Activity> Reproduce all the entries, matching the original word for word.

Data extract>
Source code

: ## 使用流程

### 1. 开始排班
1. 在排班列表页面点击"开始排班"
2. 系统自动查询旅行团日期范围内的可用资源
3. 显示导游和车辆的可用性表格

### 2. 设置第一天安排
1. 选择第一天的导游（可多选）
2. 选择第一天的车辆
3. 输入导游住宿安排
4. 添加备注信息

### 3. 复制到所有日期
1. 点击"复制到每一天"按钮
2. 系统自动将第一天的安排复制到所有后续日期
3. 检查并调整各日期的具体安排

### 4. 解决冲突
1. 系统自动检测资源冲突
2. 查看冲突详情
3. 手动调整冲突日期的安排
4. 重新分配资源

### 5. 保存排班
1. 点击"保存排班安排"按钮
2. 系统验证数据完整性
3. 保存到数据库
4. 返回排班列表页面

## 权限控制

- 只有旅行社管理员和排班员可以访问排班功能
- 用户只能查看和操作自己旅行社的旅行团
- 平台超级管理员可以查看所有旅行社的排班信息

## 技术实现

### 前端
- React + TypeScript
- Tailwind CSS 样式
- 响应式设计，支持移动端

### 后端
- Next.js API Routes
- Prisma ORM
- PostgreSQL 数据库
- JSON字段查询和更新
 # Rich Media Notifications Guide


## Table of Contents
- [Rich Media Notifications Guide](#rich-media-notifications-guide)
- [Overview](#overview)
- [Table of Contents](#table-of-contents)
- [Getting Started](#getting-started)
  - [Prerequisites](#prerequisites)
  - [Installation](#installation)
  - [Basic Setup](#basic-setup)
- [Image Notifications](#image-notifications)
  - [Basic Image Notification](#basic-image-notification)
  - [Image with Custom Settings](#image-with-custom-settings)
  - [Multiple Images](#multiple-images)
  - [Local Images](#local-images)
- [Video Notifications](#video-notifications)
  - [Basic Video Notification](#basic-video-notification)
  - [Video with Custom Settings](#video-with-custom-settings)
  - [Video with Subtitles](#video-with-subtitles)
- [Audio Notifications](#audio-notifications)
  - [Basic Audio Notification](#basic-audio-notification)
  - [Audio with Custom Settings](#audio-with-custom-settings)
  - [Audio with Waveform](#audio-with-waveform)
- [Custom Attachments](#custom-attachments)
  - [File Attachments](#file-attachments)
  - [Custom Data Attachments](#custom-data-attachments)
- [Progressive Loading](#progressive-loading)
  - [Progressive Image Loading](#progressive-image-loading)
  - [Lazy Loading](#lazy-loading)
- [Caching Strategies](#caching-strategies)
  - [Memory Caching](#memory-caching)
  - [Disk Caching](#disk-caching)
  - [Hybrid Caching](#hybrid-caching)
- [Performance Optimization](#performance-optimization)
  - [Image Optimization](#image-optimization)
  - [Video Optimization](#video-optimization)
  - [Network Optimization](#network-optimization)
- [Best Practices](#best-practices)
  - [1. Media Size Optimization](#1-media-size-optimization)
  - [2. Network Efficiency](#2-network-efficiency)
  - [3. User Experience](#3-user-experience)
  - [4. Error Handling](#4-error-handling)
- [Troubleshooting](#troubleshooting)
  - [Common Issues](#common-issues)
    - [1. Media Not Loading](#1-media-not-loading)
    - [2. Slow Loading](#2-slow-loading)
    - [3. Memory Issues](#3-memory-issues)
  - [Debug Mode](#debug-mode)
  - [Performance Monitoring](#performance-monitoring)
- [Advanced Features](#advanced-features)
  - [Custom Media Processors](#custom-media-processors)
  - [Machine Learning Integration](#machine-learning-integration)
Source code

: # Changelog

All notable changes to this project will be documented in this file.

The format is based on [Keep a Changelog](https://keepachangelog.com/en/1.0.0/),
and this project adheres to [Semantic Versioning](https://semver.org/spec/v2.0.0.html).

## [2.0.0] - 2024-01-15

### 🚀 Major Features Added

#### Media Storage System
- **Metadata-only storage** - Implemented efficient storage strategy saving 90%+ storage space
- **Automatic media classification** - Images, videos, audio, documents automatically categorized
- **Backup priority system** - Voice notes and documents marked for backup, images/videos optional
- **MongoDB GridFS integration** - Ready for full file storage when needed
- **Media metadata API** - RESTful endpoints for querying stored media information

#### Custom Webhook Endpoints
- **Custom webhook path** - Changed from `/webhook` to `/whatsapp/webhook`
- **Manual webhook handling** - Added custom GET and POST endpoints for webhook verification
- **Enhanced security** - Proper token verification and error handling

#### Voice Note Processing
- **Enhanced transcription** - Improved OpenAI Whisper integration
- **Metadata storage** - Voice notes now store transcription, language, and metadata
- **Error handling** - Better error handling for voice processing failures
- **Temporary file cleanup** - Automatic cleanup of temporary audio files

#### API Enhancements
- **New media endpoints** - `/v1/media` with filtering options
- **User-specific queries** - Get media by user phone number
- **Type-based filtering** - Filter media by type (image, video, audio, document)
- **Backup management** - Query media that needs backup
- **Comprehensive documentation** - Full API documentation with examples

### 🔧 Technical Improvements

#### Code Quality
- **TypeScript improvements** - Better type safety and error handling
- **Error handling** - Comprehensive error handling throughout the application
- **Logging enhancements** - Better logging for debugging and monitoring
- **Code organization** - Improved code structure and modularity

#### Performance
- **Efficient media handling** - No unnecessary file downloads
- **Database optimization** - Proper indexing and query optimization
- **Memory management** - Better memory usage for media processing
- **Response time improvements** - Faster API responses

Reply>
Source code

: ## 使用流程

### 1. 开始排班
1. 在排班列表页面点击"开始排班"
2. 系统自动查询旅行团日期范围内的可用资源
3. 显示导游和车辆的可用性表格

### 2. 设置第一天安排
1. 选择第一天的导游（可多选）
2. 选择第一天的车辆
3. 输入导游住宿安排
4. 添加备注信息

### 3. 复制到所有日期
1. 点击"复制到每一天"按钮
2. 系统自动将第一天的安排复制到所有后续日期
3. 检查并调整各日期的具体安排

### 4. 解决冲突
1. 系统自动检测资源冲突
2. 查看冲突详情
3. 手动调整冲突日期的安排
4. 重新分配资源

### 5. 保存排班
1. 点击"保存排班安排"按钮
2. 系统验证数据完整性
3. 保存到数据库
4. 返回排班列表页面

## 权限控制

- 只有旅行社管理员和排班员可以访问排班功能
- 用户只能查看和操作自己旅行社的旅行团
- 平台超级管理员可以查看所有旅行社的排班信息

## 技术实现

### 前端
- React + TypeScript
- Tailwind CSS 样式
- 响应式设计，支持移动端

### 后端
- Next.js API Routes
- Prisma ORM
- PostgreSQL 数据库
- JSON字段查询和更新
 # Rich Media Notifications Guide


## Table of Contents
- [Rich Media Notifications Guide](#rich-media-notifications-guide)
- [Overview](#overview)
- [Table of Contents](#table-of-contents)
- [Getting Started](#getting-started)
  - [Prerequisites](#prerequisites)
  - [Installation](#installation)
  - [Basic Setup](#basic-setup)
- [Image Notifications](#image-notifications)
  - [Basic Image Notification](#basic-image-notification)
  - [Image with Custom Settings](#image-with-custom-settings)
  - [Multiple Images](#multiple-images)
  - [Local Images](#local-images)
- [Video Notifications](#video-notifications)
  - [Basic Video Notification](#basic-video-notification)
  - [Video with Custom Settings](#video-with-custom-settings)
  - [Video with Subtitles](#video-with-subtitles)
- [Audio Notifications](#audio-notifications)
  - [Basic Audio Notification](#basic-audio-notification)
  - [Audio with Custom Settings](#audio-with-custom-settings)
  - [Audio with Waveform](#audio-with-waveform)
- [Custom Attachments](#custom-attachments)
  - [File Attachments](#file-attachments)
  - [Custom Data Attachments](#custom-data-attachments)
- [Progressive Loading](#progressive-loading)
  - [Progressive Image Loading](#progressive-image-loading)
  - [Lazy Loading](#lazy-loading)
- [Caching Strategies](#caching-strategies)
  - [Memory Caching](#memory-caching)
  - [Disk Caching](#disk-caching)
  - [Hybrid Caching](#hybrid-caching)
- [Performance Optimization](#performance-optimization)
  - [Image Optimization](#image-optimization)
  - [Video Optimization](#video-optimization)
  - [Network Optimization](#network-optimization)
- [Best Practices](#best-practices)
  - [1. Media Size Optimization](#1-media-size-optimization)
  - [2. Network Efficiency](#2-network-efficiency)
  - [3. User Experience](#3-user-experience)
  - [4. Error Handling](#4-error-handling)
- [Troubleshooting](#troubleshooting)
  - [Common Issues](#common-issues)
    - [1. Media Not Loading](#1-media-not-loading)
    - [2. Slow Loading](#2-slow-loading)
    - [3. Memory Issues](#3-memory-issues)
  - [Debug Mode](#debug-mode)
  - [Performance Monitoring](#performance-monitoring)
- [Advanced Features](#advanced-features)
  - [Custom Media Processors](#custom-media-processors)
  - [Machine Learning Integration](#machine-learning-integration)
Source code

: # Changelog

All notable changes to this project will be documented in this file.

The format is based on [Keep a Changelog](https://keepachangelog.com/en/1.0.0/),
and this project adheres to [Semantic Versioning](https://semver.org/spec/v2.0.0.html).

## [2.0.0] - 2024-01-15

### 🚀 Major Features Added

#### Media Storage System
- **Metadata-only storage** - Implemented efficient storage strategy saving 90%+ storage space
- **Automatic media classification** - Images, videos, audio, documents automatically categorized
- **Backup priority system** - Voice notes and documents marked for backup, images/videos optional
- **MongoDB GridFS integration** - Ready for full file storage when needed
- **Media metadata API** - RESTful endpoints for querying stored media information

#### Custom Webhook Endpoints
- **Custom webhook path** - Changed from `/webhook` to `/whatsapp/webhook`
- **Manual webhook handling** - Added custom GET and POST endpoints for webhook verification
- **Enhanced security** - Proper token verification and error handling

#### Voice Note Processing
- **Enhanced transcription** - Improved OpenAI Whisper integration
- **Metadata storage** - Voice notes now store transcription, language, and metadata
- **Error handling** - Better error handling for voice processing failures
- **Temporary file cleanup** - Automatic cleanup of temporary audio files

#### API Enhancements
- **New media endpoints** - `/v1/media` with filtering options
- **User-specific queries** - Get media by user phone number
- **Type-based filtering** - Filter media by type (image, video, audio, document)
- **Backup management** - Query media that needs backup
- **Comprehensive documentation** - Full API documentation with examples

### 🔧 Technical Improvements

#### Code Quality
- **TypeScript improvements** - Better type safety and error handling
- **Error handling** - Comprehensive error handling throughout the application
- **Logging enhancements** - Better logging for debugging and monitoring
- **Code organization** - Improved code structure and modularity

#### Performance
- **Efficient media handling** - No unnecessary file downloads
- **Database optimization** - Proper indexing and query optimization
- **Memory management** - Better memory usage for media processing
- **Response time improvements** - Faster API responses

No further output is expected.